◆ Source material:
## BEGIN

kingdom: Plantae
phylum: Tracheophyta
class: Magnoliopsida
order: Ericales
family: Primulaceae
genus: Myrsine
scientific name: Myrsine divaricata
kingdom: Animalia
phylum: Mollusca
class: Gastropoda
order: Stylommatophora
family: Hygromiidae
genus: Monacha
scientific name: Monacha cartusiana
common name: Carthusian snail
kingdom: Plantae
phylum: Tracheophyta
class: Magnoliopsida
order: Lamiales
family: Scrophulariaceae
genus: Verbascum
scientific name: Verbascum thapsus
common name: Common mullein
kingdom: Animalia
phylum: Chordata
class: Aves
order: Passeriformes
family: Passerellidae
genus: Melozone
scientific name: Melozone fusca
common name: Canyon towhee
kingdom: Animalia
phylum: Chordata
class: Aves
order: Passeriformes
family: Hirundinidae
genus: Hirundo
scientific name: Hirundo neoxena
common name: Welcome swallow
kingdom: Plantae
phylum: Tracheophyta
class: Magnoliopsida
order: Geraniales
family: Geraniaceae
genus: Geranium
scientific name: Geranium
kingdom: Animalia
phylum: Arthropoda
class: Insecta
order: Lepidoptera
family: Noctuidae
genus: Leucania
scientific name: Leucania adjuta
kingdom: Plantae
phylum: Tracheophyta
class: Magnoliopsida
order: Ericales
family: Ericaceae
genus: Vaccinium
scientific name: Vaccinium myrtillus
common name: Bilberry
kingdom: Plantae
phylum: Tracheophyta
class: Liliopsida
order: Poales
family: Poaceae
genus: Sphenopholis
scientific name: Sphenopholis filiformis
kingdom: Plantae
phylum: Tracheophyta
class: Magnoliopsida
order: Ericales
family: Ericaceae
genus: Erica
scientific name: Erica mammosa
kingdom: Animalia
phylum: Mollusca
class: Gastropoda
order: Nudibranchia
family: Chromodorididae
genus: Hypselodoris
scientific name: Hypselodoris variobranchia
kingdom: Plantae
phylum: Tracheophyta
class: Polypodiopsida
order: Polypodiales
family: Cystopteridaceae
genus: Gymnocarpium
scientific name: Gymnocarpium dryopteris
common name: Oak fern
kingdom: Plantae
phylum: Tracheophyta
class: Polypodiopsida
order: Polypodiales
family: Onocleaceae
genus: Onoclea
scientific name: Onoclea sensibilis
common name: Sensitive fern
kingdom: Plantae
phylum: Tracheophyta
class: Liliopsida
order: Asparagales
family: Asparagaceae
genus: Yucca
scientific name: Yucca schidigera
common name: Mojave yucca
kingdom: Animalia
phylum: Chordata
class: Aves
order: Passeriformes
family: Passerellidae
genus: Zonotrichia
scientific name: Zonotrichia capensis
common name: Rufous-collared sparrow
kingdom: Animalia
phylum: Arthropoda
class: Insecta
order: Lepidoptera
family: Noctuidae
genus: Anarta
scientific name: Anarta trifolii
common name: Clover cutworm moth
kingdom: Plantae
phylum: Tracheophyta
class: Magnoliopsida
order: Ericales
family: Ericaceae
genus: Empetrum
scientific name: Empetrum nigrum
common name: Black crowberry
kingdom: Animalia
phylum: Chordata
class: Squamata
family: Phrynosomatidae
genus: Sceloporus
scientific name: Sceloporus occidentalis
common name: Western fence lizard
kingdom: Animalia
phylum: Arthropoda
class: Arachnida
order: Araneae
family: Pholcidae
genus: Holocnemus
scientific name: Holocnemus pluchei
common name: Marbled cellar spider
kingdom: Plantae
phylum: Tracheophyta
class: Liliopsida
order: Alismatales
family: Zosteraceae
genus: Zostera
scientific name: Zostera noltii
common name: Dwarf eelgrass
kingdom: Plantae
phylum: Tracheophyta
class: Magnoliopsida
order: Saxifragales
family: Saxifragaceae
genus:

## END

◆ What to produce: Copy every line of the material above word for word, in the same order and with nothing left out.

◆ Answer to this task:
kingdom: Plantae
phylum: Tracheophyta
class: Magnoliopsida
order: Ericales
family: Primulaceae
genus: Myrsine
scientific name: Myrsine divaricata
kingdom: Animalia
phylum: Mollusca
class: Gastropoda
order: Stylommatophora
family: Hygromiidae
genus: Monacha
scientific name: Monacha cartusiana
common name: Carthusian snail
kingdom: Plantae
phylum: Tracheophyta
class: Magnoliopsida
order: Lamiales
family: Scrophulariaceae
genus: Verbascum
scientific name: Verbascum thapsus
common name: Common mullein
kingdom: Animalia
phylum: Chordata
class: Aves
order: Passeriformes
family: Passerellidae
genus: Melozone
scientific name: Melozone fusca
common name: Canyon towhee
kingdom: Animalia
phylum: Chordata
class: Aves
order: Passeriformes
family: Hirundinidae
genus: Hirundo
scientific name: Hirundo neoxena
common name: Welcome swallow
kingdom: Plantae
phylum: Tracheophyta
class: Magnoliopsida
order: Geraniales
family: Geraniaceae
genus: Geranium
scientific name: Geranium
kingdom: Animalia
phylum: Arthropoda
class: Insecta
order: Lepidoptera
family: Noctuidae
genus: Leucania
scientific name: Leucania adjuta
kingdom: Plantae
phylum: Tracheophyta
class: Magnoliopsida
order: Ericales
family: Ericaceae
genus: Vaccinium
scientific name: Vaccinium myrtillus
common name: Bilberry
kingdom: Plantae
phylum: Tracheophyta
class: Liliopsida
order: Poales
family: Poaceae
genus: Sphenopholis
scientific name: Sphenopholis filiformis
kingdom: Plantae
phylum: Tracheophyta
class: Magnoliopsida
order: Ericales
family: Ericaceae
genus: Erica
scientific name: Erica mammosa
kingdom: Animalia
phylum: Mollusca
class: Gastropoda
order: Nudibranchia
family: Chromodorididae
genus: Hypselodoris
scientific name: Hypselodoris variobranchia
kingdom: Plantae
phylum: Tracheophyta
class: Polypodiopsida
order: Polypodiales
family: Cystopteridaceae
genus: Gymnocarpium
scientific name: Gymnocarpium dryopteris
common name: Oak fern
kingdom: Plantae
phylum: Tracheophyta
class: Polypodiopsida
order: Polypodiales
family: Onocleaceae
genus: Onoclea
scientific name: Onoclea sensibilis
common name: Sensitive fern
kingdom: Plantae
phylum: Tracheophyta
class: Liliopsida
order: Asparagales
family: Asparagaceae
genus: Yucca
scientific name: Yucca schidigera
common name: Mojave yucca
kingdom: Animalia
phylum: Chordata
class: Aves
order: Passeriformes
family: Passerellidae
genus: Zonotrichia
scientific name: Zonotrichia capensis
common name: Rufous-collared sparrow
kingdom: Animalia
phylum: Arthropoda
class: Insecta
order: Lepidoptera
family: Noctuidae
genus: Anarta
scientific name: Anarta trifolii
common name: Clover cutworm moth
kingdom: Plantae
phylum: Tracheophyta
class: Magnoliopsida
order: Ericales
family: Ericaceae
genus: Empetrum
scientific name: Empetrum nigrum
common name: Black crowberry
kingdom: Animalia
phylum: Chordata
class: Squamata
family: Phrynosomatidae
genus: Sceloporus
scientific name: Sceloporus occidentalis
common name: Western fence lizard
kingdom: Animalia
phylum: Arthropoda
class: Arachnida
order: Araneae
family: Pholcidae
genus: Holocnemus
scientific name: Holocnemus pluchei
common name: Marbled cellar spider
kingdom: Plantae
phylum: Tracheophyta
class: Liliopsida
order: Alismatales
family: Zosteraceae
genus: Zostera
scientific name: Zostera noltii
common name: Dwarf eelgrass
kingdom: Plantae
phylum: Tracheophyta
class: Magnoliopsida
order: Saxifragales
family: Saxifragaceae
genus:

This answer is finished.